▸ Source extract:
┄┄┄┄┄┄┄┄┄┄

Level 2 Valued Member
Hello All-
So some of you might remember me from a few months back. I was looking for help with a training schedule with my temporary schedule. Thanks again to all of you that took the time to give me your input, especially you Anna. I have made incredible progress since February and want to keep excelling.
I am back to my normal schedule of 24 hours at work, 48 hours off work. I am a firefighter. I need a program that lets me hit my compound barbell movements every 3rd day and lets me focus on kettlebells, hiking, hills, etc. on my days off of work. The barbell compound movements I do are the low bar squat, the military press, deadlift, and the bench press. I have been staying in the 5 sets of 3-5 reps and working a linear progression with a wavy style. My body tells me when it's time to deload with the weight or volume and it has worked well. I would like some thoughts on a schedule that allows me to hit the big movements every 3rd day and do something like a S&S or RoP on my days off. My goal is to keep getting stronger and also building endurance. I am 50 yrs. old, 5'11 and 212lbs. I have lost 15 lbs since February and that is with running a linear progression so I am feeling good. I would like to lose another 15 lbs. Anyway, thanks for listening and I look forward to your feedback.

┄┄┄┄┄┄┄┄┄┄

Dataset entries
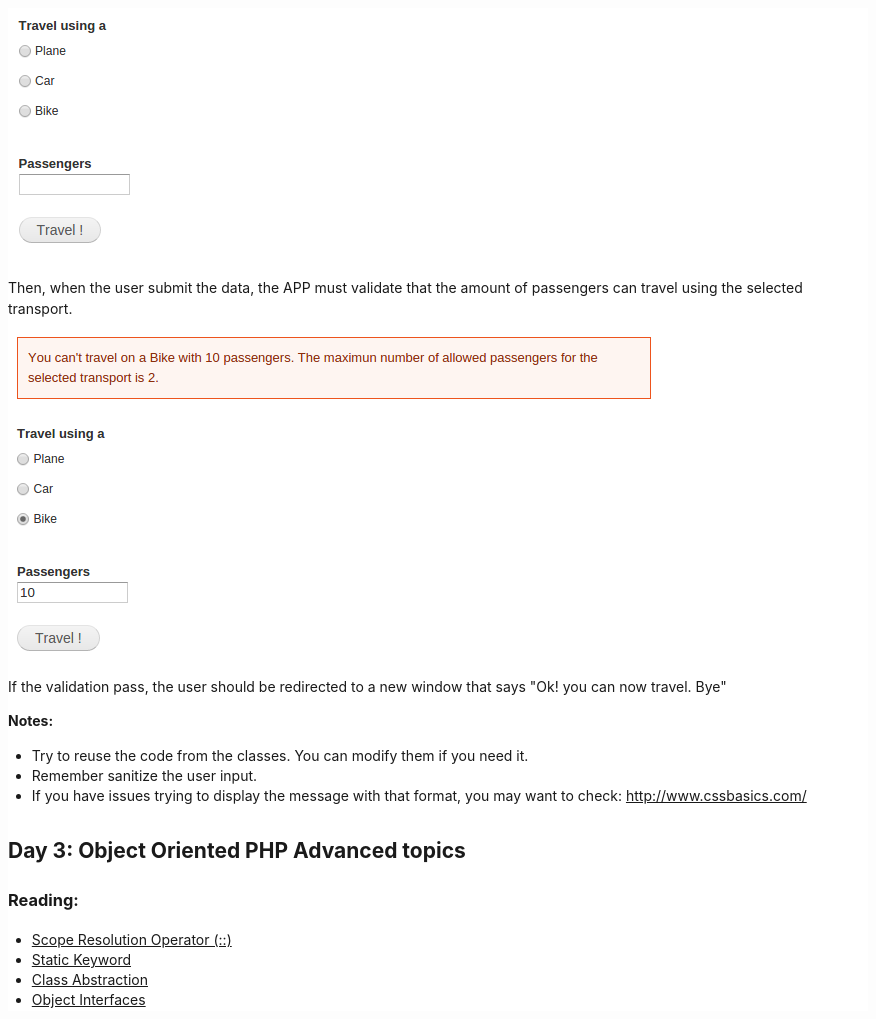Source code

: ![Image 1](assets/day2-img1.png)

Then, when the user submit the data, the APP must validate that the amount of
passengers can travel using the selected transport.

![Image 2](assets/day2-img2.png)

If the validation pass, the user should be redirected to a new window that says
"Ok! you can now travel. Bye"

**Notes:**

- Try to reuse the code from the classes. You can modify them if you need it.
- Remember sanitize the user input.
- If you have issues trying to display the message with that format, you may
want to check: http://www.cssbasics.com/

## Day 3: Object Oriented PHP Advanced topics

### Reading:

- [Scope Resolution Operator (::)](http://php.net/manual/en/language.oop5.paamayim-nekudotayim.php)
- [Static Keyword](http://php.net/manual/en/language.oop5.static.php)
- [Class Abstraction](http://php.net/manual/en/language.oop5.abstract.php)
- [Object Interfaces](http://php.net/manual/en/language.oop5.interfaces.php)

┄┄┄┄┄┄┄┄┄┄

▸ Aim of the task:
Answer these questions using the forum post about training:
(a) What work schedule has the writer returned to?
(b) Which four barbell compound movements does the writer do?
(c) How much weight has the writer lost since February, and how much more does the writer want to lose?

▸ The answer:
(a) 24 hours at work, then 48 hours off work.
(b) The low bar squat, the military press, the deadlift, and the bench press.
(c) 15 lbs lost so far, with another 15 lbs to go.